Raw records

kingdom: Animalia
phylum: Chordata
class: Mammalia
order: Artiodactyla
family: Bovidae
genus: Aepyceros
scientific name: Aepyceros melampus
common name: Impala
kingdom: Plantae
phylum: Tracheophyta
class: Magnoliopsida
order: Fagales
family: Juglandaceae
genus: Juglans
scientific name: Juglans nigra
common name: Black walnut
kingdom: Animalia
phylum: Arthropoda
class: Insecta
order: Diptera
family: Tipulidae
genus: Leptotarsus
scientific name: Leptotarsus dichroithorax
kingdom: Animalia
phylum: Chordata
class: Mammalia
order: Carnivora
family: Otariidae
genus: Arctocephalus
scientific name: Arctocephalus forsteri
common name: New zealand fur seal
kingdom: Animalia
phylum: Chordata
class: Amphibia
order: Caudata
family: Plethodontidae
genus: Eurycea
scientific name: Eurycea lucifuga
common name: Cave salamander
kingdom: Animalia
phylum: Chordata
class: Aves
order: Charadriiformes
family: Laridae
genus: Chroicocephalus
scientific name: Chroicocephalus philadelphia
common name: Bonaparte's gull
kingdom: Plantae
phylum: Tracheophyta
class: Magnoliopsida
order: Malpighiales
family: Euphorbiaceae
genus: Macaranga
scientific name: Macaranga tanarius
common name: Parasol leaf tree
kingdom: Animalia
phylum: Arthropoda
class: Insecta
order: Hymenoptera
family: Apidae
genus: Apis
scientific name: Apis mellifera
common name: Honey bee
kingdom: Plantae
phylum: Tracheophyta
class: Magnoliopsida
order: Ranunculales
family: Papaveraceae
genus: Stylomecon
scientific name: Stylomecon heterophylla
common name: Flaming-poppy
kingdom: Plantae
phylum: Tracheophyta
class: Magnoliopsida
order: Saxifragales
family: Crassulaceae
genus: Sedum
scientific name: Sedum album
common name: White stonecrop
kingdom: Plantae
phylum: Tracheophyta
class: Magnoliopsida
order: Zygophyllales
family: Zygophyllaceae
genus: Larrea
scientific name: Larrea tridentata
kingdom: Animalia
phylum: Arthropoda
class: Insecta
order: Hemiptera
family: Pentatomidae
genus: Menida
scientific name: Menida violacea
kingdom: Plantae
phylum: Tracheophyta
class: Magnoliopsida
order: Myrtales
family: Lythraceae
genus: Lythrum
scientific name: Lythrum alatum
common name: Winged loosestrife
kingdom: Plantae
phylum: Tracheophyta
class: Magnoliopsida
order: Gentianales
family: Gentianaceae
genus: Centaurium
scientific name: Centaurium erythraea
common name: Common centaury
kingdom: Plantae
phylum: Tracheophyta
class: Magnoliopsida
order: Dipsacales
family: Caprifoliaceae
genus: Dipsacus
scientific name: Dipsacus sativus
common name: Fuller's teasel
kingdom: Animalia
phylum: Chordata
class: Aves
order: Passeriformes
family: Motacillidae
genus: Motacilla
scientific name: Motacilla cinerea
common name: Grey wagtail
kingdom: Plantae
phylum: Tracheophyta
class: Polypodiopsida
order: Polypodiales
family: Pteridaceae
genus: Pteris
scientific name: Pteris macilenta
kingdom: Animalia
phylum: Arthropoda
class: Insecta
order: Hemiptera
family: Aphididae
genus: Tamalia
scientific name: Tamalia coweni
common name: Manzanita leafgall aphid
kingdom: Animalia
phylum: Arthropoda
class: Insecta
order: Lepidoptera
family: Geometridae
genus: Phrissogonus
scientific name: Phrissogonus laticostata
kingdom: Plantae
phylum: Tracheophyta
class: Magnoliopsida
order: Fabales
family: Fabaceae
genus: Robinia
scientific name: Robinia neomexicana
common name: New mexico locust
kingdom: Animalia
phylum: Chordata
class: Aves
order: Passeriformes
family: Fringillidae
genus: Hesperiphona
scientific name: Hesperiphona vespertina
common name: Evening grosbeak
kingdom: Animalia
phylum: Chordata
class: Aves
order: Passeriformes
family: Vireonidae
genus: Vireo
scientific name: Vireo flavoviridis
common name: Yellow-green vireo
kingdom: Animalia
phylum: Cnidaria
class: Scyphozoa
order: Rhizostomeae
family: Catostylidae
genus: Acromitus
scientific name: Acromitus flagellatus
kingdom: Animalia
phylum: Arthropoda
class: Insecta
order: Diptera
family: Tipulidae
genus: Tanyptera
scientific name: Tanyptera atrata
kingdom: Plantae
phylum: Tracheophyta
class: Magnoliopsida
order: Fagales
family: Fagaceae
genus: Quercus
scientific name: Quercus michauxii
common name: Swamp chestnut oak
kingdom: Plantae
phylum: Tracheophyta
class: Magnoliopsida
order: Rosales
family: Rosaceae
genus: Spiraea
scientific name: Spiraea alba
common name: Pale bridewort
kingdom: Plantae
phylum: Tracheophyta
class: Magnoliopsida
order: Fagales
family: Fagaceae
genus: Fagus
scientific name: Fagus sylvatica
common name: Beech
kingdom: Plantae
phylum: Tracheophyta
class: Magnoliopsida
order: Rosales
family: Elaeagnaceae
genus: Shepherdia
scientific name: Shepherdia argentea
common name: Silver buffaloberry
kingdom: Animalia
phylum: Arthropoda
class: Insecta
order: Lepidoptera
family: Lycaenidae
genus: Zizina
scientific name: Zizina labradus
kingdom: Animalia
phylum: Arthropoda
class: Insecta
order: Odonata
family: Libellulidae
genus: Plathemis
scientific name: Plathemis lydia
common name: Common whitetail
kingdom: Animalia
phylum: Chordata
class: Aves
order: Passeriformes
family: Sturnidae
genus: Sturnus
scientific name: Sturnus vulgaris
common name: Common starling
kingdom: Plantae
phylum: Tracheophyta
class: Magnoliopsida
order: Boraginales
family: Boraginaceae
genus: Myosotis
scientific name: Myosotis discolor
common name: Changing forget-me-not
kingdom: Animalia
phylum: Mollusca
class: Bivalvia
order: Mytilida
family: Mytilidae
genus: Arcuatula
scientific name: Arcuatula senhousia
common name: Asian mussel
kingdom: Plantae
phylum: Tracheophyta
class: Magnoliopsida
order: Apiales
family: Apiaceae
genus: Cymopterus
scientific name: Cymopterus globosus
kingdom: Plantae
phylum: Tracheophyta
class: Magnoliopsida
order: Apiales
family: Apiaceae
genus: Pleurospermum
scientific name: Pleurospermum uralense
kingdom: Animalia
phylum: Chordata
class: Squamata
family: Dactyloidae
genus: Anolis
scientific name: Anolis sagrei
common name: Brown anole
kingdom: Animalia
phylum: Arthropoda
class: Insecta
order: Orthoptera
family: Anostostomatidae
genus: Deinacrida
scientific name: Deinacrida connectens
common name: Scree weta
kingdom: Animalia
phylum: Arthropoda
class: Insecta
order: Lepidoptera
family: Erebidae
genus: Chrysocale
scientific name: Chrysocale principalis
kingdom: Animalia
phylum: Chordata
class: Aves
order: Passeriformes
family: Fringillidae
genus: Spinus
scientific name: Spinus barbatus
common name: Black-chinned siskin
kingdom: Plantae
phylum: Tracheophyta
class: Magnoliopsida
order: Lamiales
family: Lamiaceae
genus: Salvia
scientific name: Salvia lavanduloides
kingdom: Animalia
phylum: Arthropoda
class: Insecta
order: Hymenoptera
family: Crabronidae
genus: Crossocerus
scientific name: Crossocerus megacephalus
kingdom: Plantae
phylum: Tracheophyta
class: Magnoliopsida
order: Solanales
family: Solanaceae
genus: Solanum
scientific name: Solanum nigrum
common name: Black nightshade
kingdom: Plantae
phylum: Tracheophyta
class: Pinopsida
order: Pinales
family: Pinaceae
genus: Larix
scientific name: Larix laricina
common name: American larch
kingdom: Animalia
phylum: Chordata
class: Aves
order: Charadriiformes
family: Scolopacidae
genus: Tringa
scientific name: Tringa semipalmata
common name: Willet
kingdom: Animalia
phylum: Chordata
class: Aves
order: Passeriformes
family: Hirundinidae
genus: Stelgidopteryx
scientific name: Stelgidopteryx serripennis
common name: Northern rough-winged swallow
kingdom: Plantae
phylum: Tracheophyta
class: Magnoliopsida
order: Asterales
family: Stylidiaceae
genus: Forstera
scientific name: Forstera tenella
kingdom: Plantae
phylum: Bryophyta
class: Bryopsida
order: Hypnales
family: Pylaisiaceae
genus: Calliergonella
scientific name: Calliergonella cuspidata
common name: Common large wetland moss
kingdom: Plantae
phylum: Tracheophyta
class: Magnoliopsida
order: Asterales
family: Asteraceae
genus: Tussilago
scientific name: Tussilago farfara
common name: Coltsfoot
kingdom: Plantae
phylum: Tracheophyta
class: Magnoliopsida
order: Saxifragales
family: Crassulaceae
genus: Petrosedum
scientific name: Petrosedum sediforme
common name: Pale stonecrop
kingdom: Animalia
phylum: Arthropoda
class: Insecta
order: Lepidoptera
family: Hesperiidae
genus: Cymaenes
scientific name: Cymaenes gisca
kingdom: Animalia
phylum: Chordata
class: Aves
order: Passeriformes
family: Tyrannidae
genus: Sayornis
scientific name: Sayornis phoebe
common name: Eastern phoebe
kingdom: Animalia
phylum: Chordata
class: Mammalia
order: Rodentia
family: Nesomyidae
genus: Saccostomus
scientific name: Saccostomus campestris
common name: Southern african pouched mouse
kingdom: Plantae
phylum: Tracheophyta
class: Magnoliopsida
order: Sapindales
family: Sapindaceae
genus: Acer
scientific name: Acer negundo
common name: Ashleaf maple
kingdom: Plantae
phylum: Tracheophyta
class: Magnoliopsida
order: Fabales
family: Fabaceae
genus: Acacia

- **WRITTEN PROBLEM**
Reproduce the rows above word for word, starting with their first line and going on through the line that contains "scientific name: Eurycea lucifuga", both ends included.

- **RIGHT ANSWER**
kingdom: Animalia
phylum: Chordata
class: Mammalia
order: Artiodactyla
family: Bovidae
genus: Aepyceros
scientific name: Aepyceros melampus
common name: Impala
kingdom: Plantae
phylum: Tracheophyta
class: Magnoliopsida
order: Fagales
family: Juglandaceae
genus: Juglans
scientific name: Juglans nigra
common name: Black walnut
kingdom: Animalia
phylum: Arthropoda
class: Insecta
order: Diptera
family: Tipulidae
genus: Leptotarsus
scientific name: Leptotarsus dichroithorax
kingdom: Animalia
phylum: Chordata
class: Mammalia
order: Carnivora
family: Otariidae
genus: Arctocephalus
scientific name: Arctocephalus forsteri
common name: New zealand fur seal
kingdom: Animalia
phylum: Chordata
class: Amphibia
order: Caudata
family: Plethodontidae
genus: Eurycea
scientific name: Eurycea lucifuga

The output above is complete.